- Positive self-talk We all have that voice in our head that tells us all the horrible things we dislike about our self. This internal dialogue can cause havoc to our self-esteem and self-worth. To help change this, every time you catch yourself using negative self-talk, change it to something positive. Examples: I am kind. I am enough. I am beautiful. I am powerful. I am worthy. I deserve the respect of others.
- Have Compassion For Yourself It is so much easier to have compassion for others, but you are worth the same love and compassion you give to others. If you were to step back and imagine someone else had lived the life you have, or been through the things you have, I bet you could find empathy, love, and understanding. This was a big Ah-ha moment for me. It allowed me to understand my situation with much more compassion. Instead of thinking, I wasn’t strong enough, or it wasn’t “that bad,” I was able to understand how strong I had been. No one is perfect, don’t be so hard on yourself. Give yourself some compassion.

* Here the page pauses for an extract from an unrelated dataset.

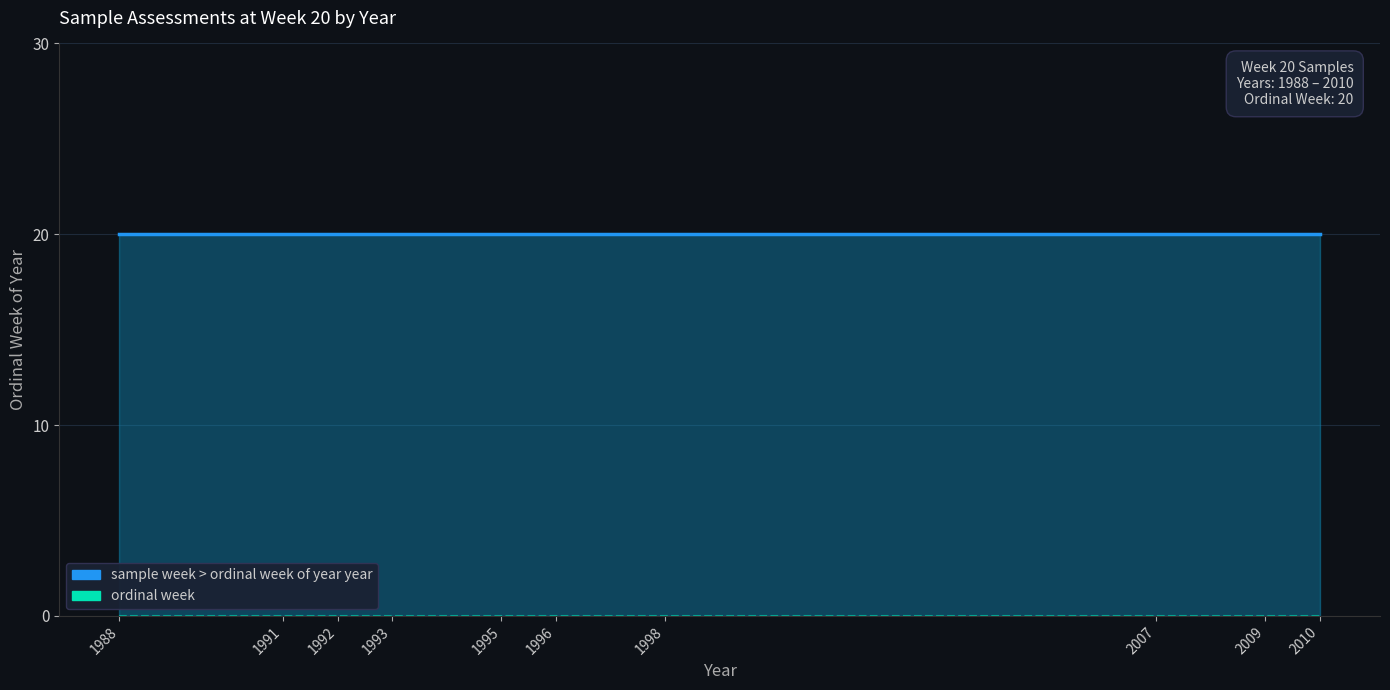

At how many categories does at least one series exceed 6?

10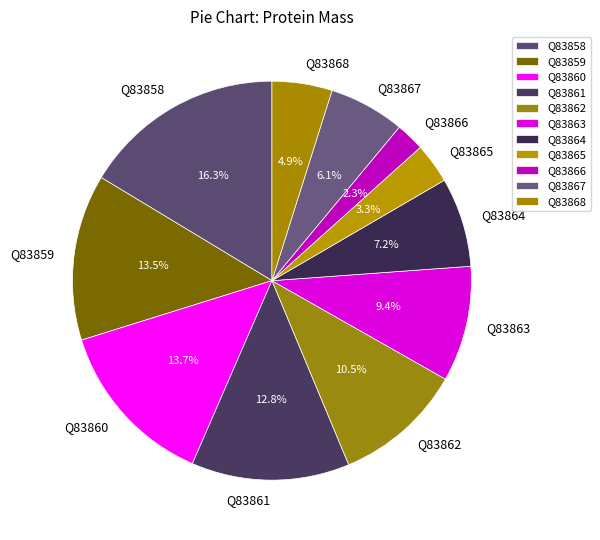

Is it true that Q83860 is 25% of the pie?

False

- Get Out of Your Comfort Zone For people who have lived in trauma, self-love isn’t comfortable. Push yourself out of your comfort zone, and allow yourself to love YOU. If at first, you don’t succeed, keep getting uncomfortable, and try again. You are worth the uncomfortableness to realize how amazing you truly are.
- Tell Yourself “I Love You.” Every time you walk by a mirror, stop and say, “I love you.” If that feels a little too weird at first, start by saying, “I am enough.” Every time you see your reflection, whether it is in a storefront window, on the side of a shiny car, or in the mirror, stop and say it. Look at yourself in the eyes and say the words you tell others. Say them, and then work on believing them.

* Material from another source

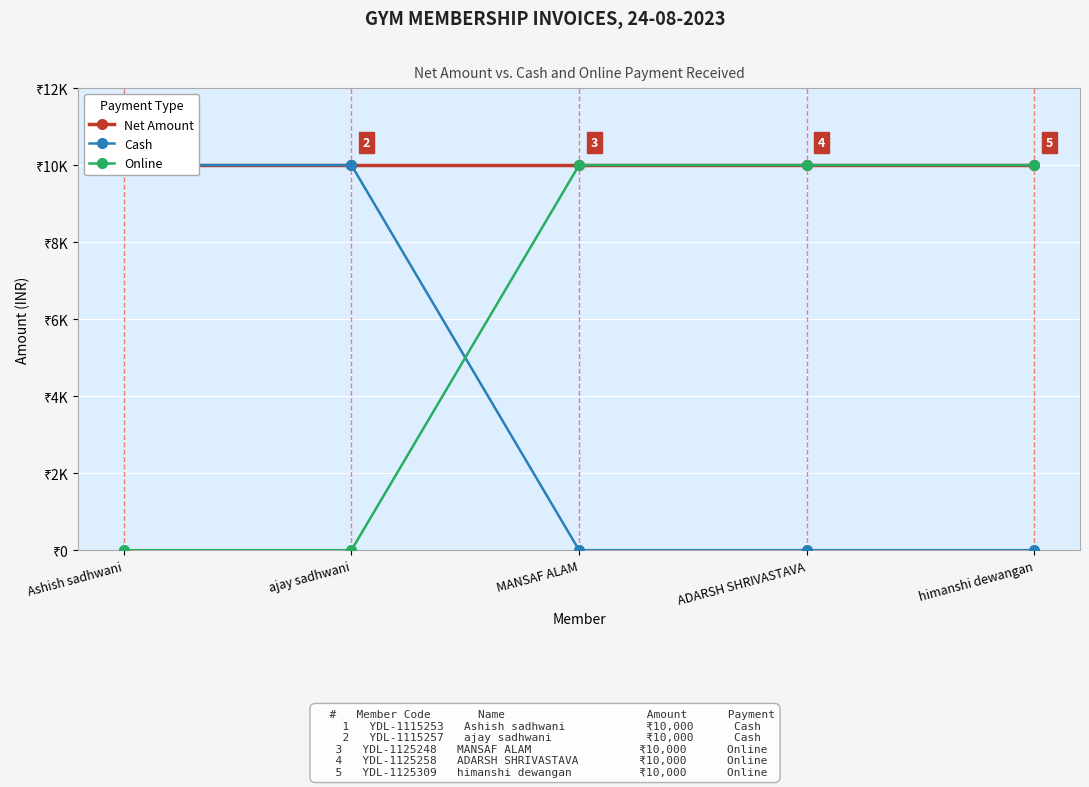

Reading right to left, what are all the values shown in this chart?

Net Amount: himanshi dewangan=10000	ADARSH SHRIVASTAVA=10000	MANSAF ALAM=10000	ajay sadhwani=10000	Ashish sadhwani=10000
Cash: himanshi dewangan=0	ADARSH SHRIVASTAVA=0	MANSAF ALAM=0	ajay sadhwani=10000	Ashish sadhwani=10000
Online: himanshi dewangan=10000	ADARSH SHRIVASTAVA=10000	MANSAF ALAM=10000	ajay sadhwani=0	Ashish sadhwani=0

- Practice Makes Progress Practice your self-love practice every day. The more you do it, the more you will start to believe it. At first, it might feel a little odd, but you are worth it. You are important. You matter. Now, get to work, and start loving your beautiful self.
The best way to seek revenge on all the people who hurt you is to love yourself. If they taught you to believe you were unlovable, prove them wrong. When you love yourself, everything else falls into place. Self-love is the first step to taking back your power.
Be gentle on yourself. You’ve got this. You are worth it.